Jawa adalah Kunci!

Dalam konteks politik,”orang” Jawa cukup berperan dalam dunia politik nasional tidak hanya setelah kemerdekaan, namun sejak era kerajaan. Sebut saja Hayam Wuruk dan Gajah Mada yang mampu mempersatukan nusantara di bawah bendera Majapahit. Adapula Jayabaya dengan Jangka Jayabaya yang turut menggambarkan sosok pemimpin yang visioner.

Pasca kemerdekaan hingga saat ini, hal yang sering diperbincangkan ialah mengenai masyarakat Jawa yang sering mendapatkan posisi sebagai Presiden Republik Indonesia, mulai dari era Soekarno hingga Joko Widodo. Bahkan sejarah mencatat bahwa dari tujuh Presiden Indonesia yang berkuasa, hanya seorang Bacharuddin Jusuf Habibie yang bukan merupakan orang Jawa. Walaupun harus diingat bahwa Habibie merasakan jabatan Presiden akibat mundurnya Soeharto dari tampuk kekuasaan.
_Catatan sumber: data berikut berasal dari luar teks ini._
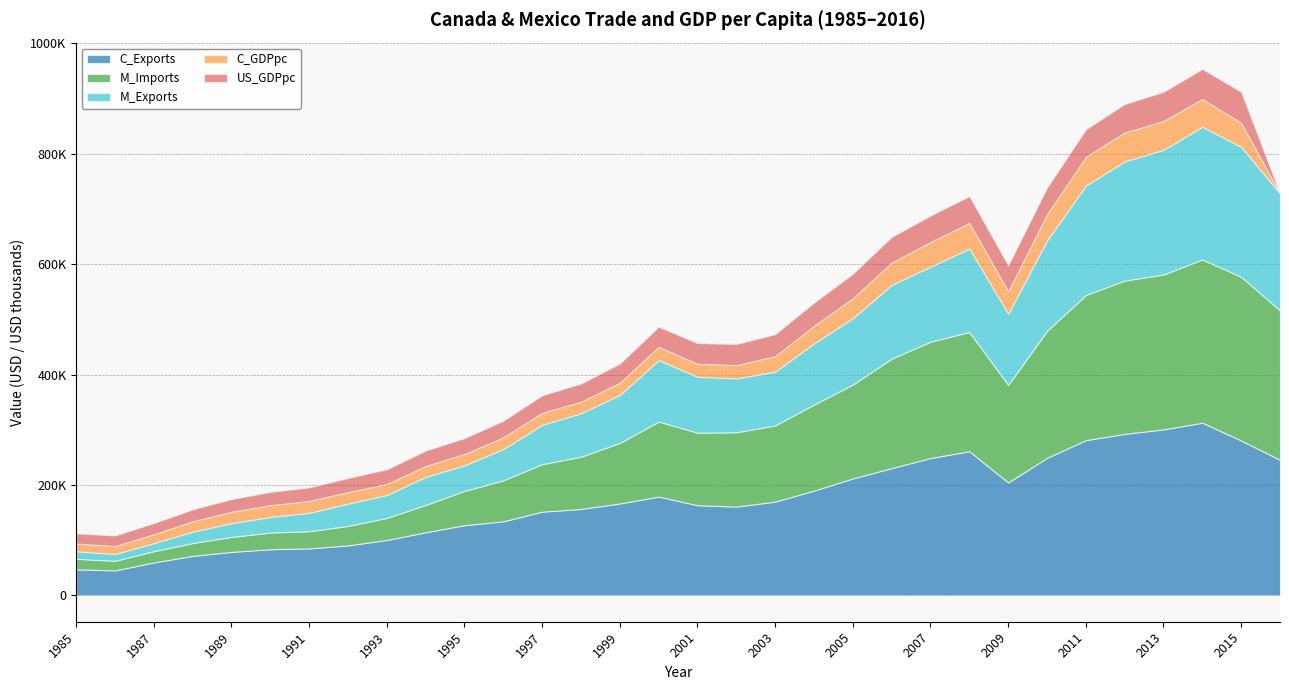

True or false: M_Exports and C_Exports intersect in this chart.

False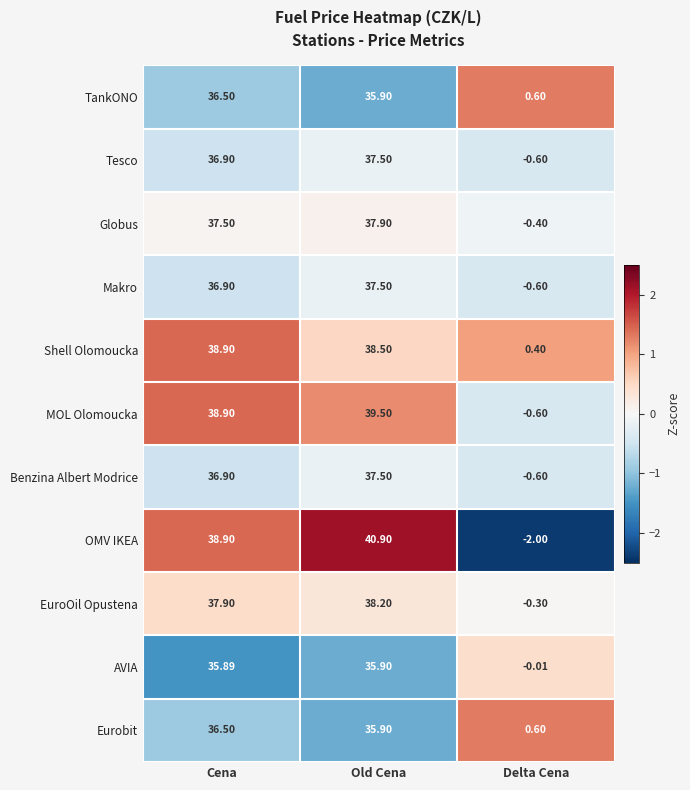

At how many categories does at least one series exceed 1?

2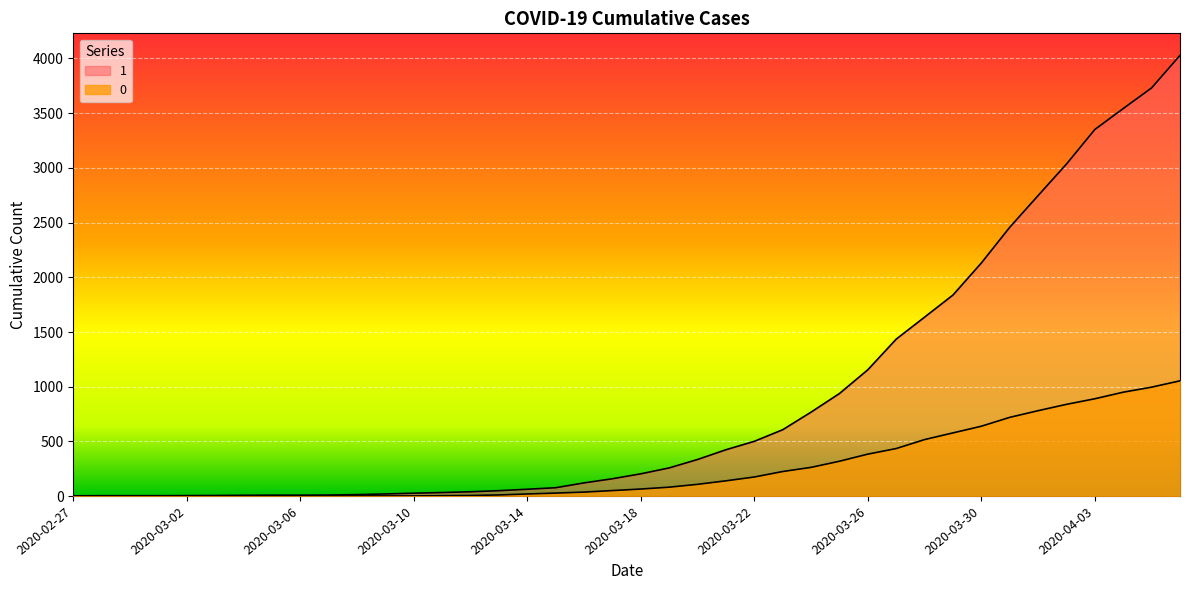

What is the total value across all series at 2020-03-09?

22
Keterpilihan Jawa hingga Personifikasi Sosok Jawa

Sosok Jawa sebagai tokoh pemimpin nasional dapat diduga merupakan dampak langsung dari proses demokrasi Indonesia yang didasarkan atas suara terbanyak. Mengingat angka 40,22% penduduk Indonesia mengidentifikasi dirinya sebagai bagian dari masyarakat Suku Jawa, tentunya bukan merupakan hal sulit untuk memikirkan bagaimana masyarakat Jawa akan memilih sosok yang mencerminkan memiliki kedekatan dengan diri mereka, – terlebih bagi masyarakat yang jauh dari pendidikan politik – salah satunya adalah kedekatan etnis. Sehingga, faktor demografi tersebutlah yang dapat dikatakan menjadi faktor utama keterpilihan suku Jawa.